Department of Orthopedic Surgery and The Sports Medicine Center, Mayo Clinic, Rochester, Minnesota.
J Knee Surg. 2021 Feb;34(3):242-246. doi: 10.1055/s-0039-1694742. Epub 2019 Aug 21.
Patellar sleeve fractures primarily occur in the adolescent population from a rapid contraction of the quadriceps with the knee in a flexed position. Several small case reports describe operative reduction and fixation for displaced fractures. However, there is sparse literature on nonoperative management of these injuries. Retrospective review and prospective follow-up of all patients diagnosed with patellar sleeve fracture between 1991 and 2014 at a single institution. Patients with superior pole avulsion fractures, history of prior knee surgery, and fractures managed operatively were excluded. Patients with a clinical diagnosis without support of advanced imaging were also excluded. Radiographs and magnetic resonance imaging (MRI) were reviewed for initial fracture displacement, time until fracture union, and the presence of patellar tendon ossification. Outcome was assessed using the Tegner's activity scale, Kujala's Score and the International Knee Documentation Committee (IKDC) subjective knee evaluation score at final follow-up. Eighteen nonoperatively treated distal patellar pole sleeve fractures were identified, while five patients had advanced imaging to support their diagnosis. All were males with a mean age of 15.1 (range: 12-18). Traumatic and sport-related injuries were noted in the majority of patients. Only one patient had any appreciable displacement, but still < 2 mm. Final radiographic evaluation revealed fracture healing without patellar tendon ossification in all patients. All five patients had full terminal knee extension and symmetric range of motion. Mean IKDC score was 96.4 (range: 82-100) mean Tegner's activity score was 60 (range: 5-8), and mean Kujala's score was 89.7 (range: 63-100) at final follow-up. Of the five cases, three patients presented in a delayed fashion, and all went on to have surgical treatment. Two required arthroscopic loose body removal, while the other had an open patellar debridement and platelet-rich plasma (PRP) injection. Minimally displaced patellar sleeve fractures can be successfully managed nonoperatively with excellent clinical outcomes. However, delayed in presentation may be associated with worse outcome. This study of case series reflects level of evidence IV.

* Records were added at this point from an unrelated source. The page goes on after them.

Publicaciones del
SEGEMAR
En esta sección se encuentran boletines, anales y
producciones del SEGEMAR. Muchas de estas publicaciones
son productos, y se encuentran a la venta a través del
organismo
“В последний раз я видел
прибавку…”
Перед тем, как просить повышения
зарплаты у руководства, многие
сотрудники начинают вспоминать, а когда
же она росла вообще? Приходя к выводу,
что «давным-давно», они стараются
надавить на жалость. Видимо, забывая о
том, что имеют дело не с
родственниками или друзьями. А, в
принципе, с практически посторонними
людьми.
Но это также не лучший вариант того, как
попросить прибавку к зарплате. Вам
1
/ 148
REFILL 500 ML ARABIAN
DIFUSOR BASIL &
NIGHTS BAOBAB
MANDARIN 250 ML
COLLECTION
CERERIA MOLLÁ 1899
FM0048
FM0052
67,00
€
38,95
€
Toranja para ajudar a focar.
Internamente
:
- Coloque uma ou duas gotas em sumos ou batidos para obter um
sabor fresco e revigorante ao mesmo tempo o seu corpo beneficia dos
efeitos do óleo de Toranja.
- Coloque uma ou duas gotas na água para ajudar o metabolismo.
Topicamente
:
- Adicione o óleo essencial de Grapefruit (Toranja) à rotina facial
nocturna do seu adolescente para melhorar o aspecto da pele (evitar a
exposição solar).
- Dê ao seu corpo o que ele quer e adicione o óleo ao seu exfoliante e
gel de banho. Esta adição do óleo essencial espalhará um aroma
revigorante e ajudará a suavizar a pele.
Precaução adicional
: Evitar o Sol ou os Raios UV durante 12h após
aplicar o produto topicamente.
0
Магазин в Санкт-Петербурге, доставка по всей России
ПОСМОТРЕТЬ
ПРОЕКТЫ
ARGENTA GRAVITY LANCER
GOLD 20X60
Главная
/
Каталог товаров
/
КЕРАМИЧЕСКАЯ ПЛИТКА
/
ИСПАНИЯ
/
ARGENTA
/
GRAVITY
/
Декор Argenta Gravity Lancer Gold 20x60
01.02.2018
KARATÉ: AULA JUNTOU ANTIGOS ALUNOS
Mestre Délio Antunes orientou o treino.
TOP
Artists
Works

髌骨袖状骨折主要发生在青少年中,其原因是股四头肌快速收缩,同时膝关节处于弯曲位置。有几例小病例报告描述了移位骨折的手术复位和固定。然而,对于这些损伤的非手术治疗,文献报道很少。对 1991 年至 2014 年在一家机构诊断为髌骨袖状骨折的所有患者进行回顾性研究和前瞻性随访。排除了上极撕脱骨折、既往膝关节手术史和手术治疗的患者。也排除了没有影像学支持的单纯临床诊断的患者。对 X 线片和磁共振成像(MRI)进行评估,以确定初始骨折移位、骨折愈合时间以及髌腱骨化的存在。使用 Tegner 活动量表、Kujala 评分和国际膝关节文献委员会(IKDC)主观膝关节评估评分在最终随访时评估结果。确定了 18 例非手术治疗的髌骨远端袖状骨折,其中 5 例有影像学检查支持其诊断。所有患者均为男性,平均年龄 15.1 岁(范围:12-18 岁)。大多数患者均有创伤性和运动相关损伤。只有 1 例患者有明显的移位,但仍<2mm。最终影像学评估显示所有患者均愈合,无髌腱骨化。所有 5 例患者均有完全的膝关节终末伸展和对称的关节活动范围。平均 IKDC 评分为 96.4(范围:82-100),平均 Tegner 活动评分为 60(范围:5-8),平均 Kujala 评分为 89.7(范围:63-100)。在这 5 例病例中,有 3 例患者就诊时间延迟,均接受了手术治疗。其中 2 例需要关节镜下清除游离体,另 1 例则进行了开放性髌骨清创和富含血小板的血浆(PRP)注射。轻度移位的髌骨袖状骨折可以通过非手术治疗获得良好的临床效果。然而,延迟就诊可能与更差的结果有关。本病例系列研究为证据等级 IV。